𝐒𝐄𝐁𝐀𝐁 𝐀𝐊𝐈𝐁𝐀𝐓

573 32 1
                                    

•••

Ups! Gambar ini tidak mengikuti Pedoman Konten kami. Untuk melanjutkan publikasi, hapuslah gambar ini atau unggah gambar lain.

•••

Libur semester telah tiba, menjadikannya sebagai salah satu alasan untuk berkumpul dengan keluarga. Khansa yang notabene-nya masih aktif bekerja, bahkan mengusahakan diri untuk bisa di rumah selama beberapa waktu. Menemani sebagian masa cuti anak-anaknya. Sedangkan Alzam, masuk ke dalam pengecualian. Suaminya itu sudah harus balik ke Magelang, karena persoalan hukum tidak bisa ditunda seenak jidatnya.

Khansa tiba di rumah, sehari sebelum masa pembagian rapot anak-anaknya. Selain untuk mendampingi mereka dalam pengambilan hasil belajar, kondisi Samudra juga menjadi pertimbangan. Terlalu khawatir rasanya jika dalam keadaan seperti ini, tidak ada satupun orang tua yang membersamai.

Karena persis seperti yang dikatakan Alzam, Samudra hanya berbohong terkait dengan kondisinya. Hal yang ia katakan baik-baik saja, justru berbanding terbalik dengan realita.

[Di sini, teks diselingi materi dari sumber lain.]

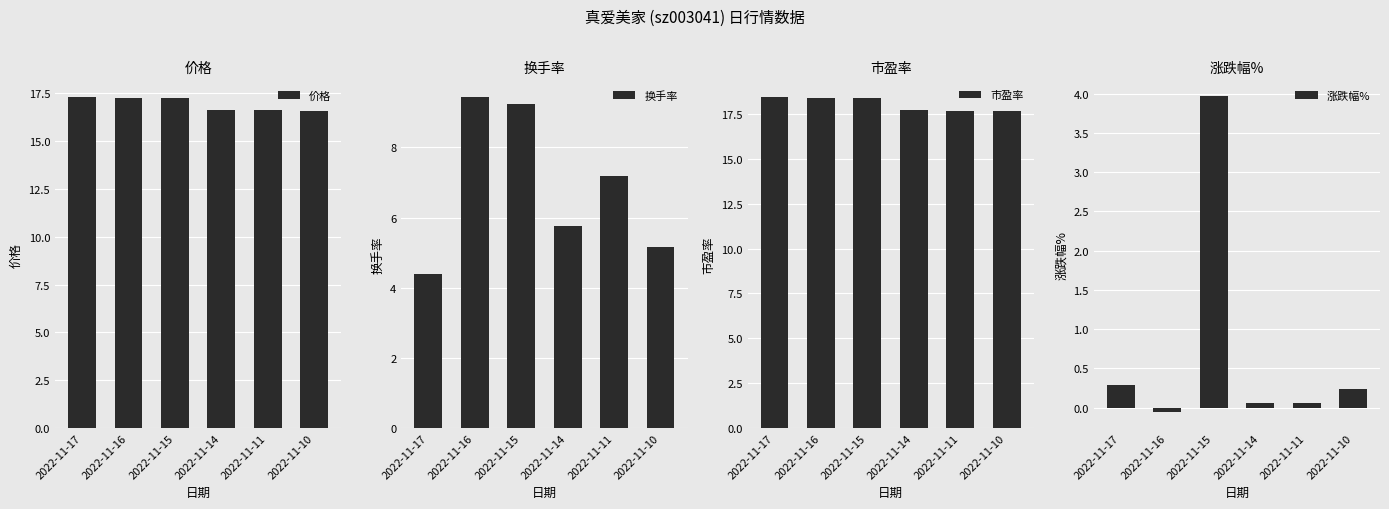

What is the sum of the 价格 values at 2022-11-14 and 2022-11-17?

33.9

Nyatanya, sejak pengunduran dirinya dari final futsal kala itu, bisa dikatakan Samudra tak pernah terlihat lagi di sekolah. Hal itu disebabkan oleh keadaannya yang tidak stabil. Tubuhnya bisa mengalami perubahan yang begitu drastis dalam waktu singkat. Dia terkadang bisa sedikit mendingan di pagi hari, namun kembali melemah ketika malam. Begitu juga sebaliknya, terus terjadi hingga kini sudah hampir seminggu masa liburan mereka.

"Kalau diajak ke rumah sakit, selalu batu, nggak mau! Lihat itu batukmu nggak sembuh-sembuh udah mau sebulan lamanya."

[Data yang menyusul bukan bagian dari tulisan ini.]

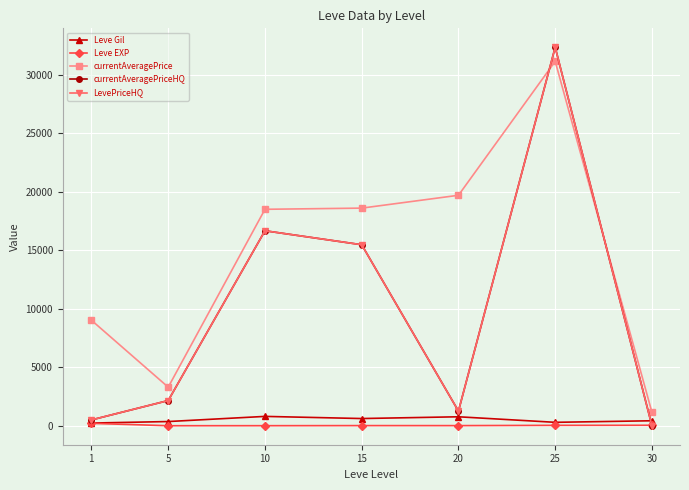

Count the number of categories in the chart.

7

Begitulah Khansa terus mengomelinya. Setiap hari tak pernah bosan memaksa Samudra untuk memeriksakan diri ke rumah sakit, tapi anaknya itu benar-benar keras kepala.

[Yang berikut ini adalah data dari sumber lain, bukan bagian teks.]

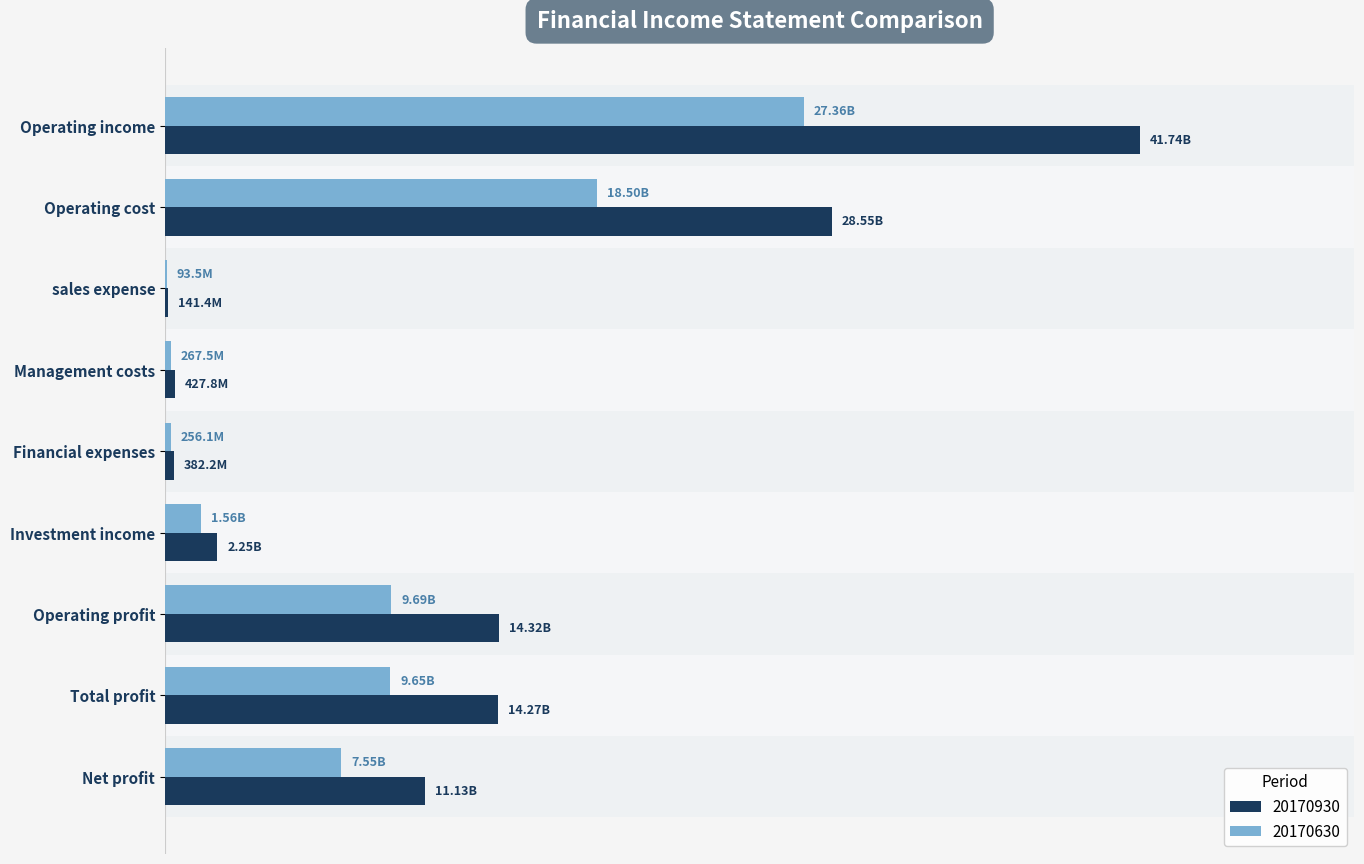

What is the smallest value displayed?

93457746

Batuk yang dimaksud oleh Khansa, adalah kondisi yang pernah terjadi pasca pertandingan renang kala itu. Ya, meskipun sudah lama, batuknya masih belum mereda. Wajar kalau Khansa mengira bahwa ini aneh, kan?

"Nanti sembuh sendiri, Bun."

Khansa mendelik pada putranya. "Iya, terus aja menjawab kayak gitu."

"Qila ... Sini, Nak. Udah cukup mainnya." Beralih sebentar dari pertikaiannya dengan Samudra, Khansa berseru untuk memanggil putrinya, yang sejak tadi asyik berlarian mengejar gelembung.

Anak itu mengiyakan dengan imutnya, lantas membereskan segenap peralatan mainnya. Aqila berlari kecil, menghampiri abang dan bundanya yang duduk di teras.

"Huh, Aqila capek. Sampai berkeringat," keluhnya seolah baru melaksanakan aktivitas yang begitu berat.

Samudra tersenyum tipis pada sosok yang duduk di sampingnya itu. "Nih, tisue," ujarnya, memberikan beberapa lembar untuk menyeka buliran yang membasahi dahi.

"Kenapa kita bisa berkeringat, Bang?"

Samudra menaikkan kedua alisnya. Rasa ingin tahu Aqila yang begitu besar, tidak bisa kah ditunda sementara?

"Mau jawaban yang serius?" Samudra mengulur waktu agar sempat berpikir.

Wajah Aqila berubah kesal. "Ya iyalah. Terus, abang mau bohong?" Emosi perempuan memang begitu membara sejak dini.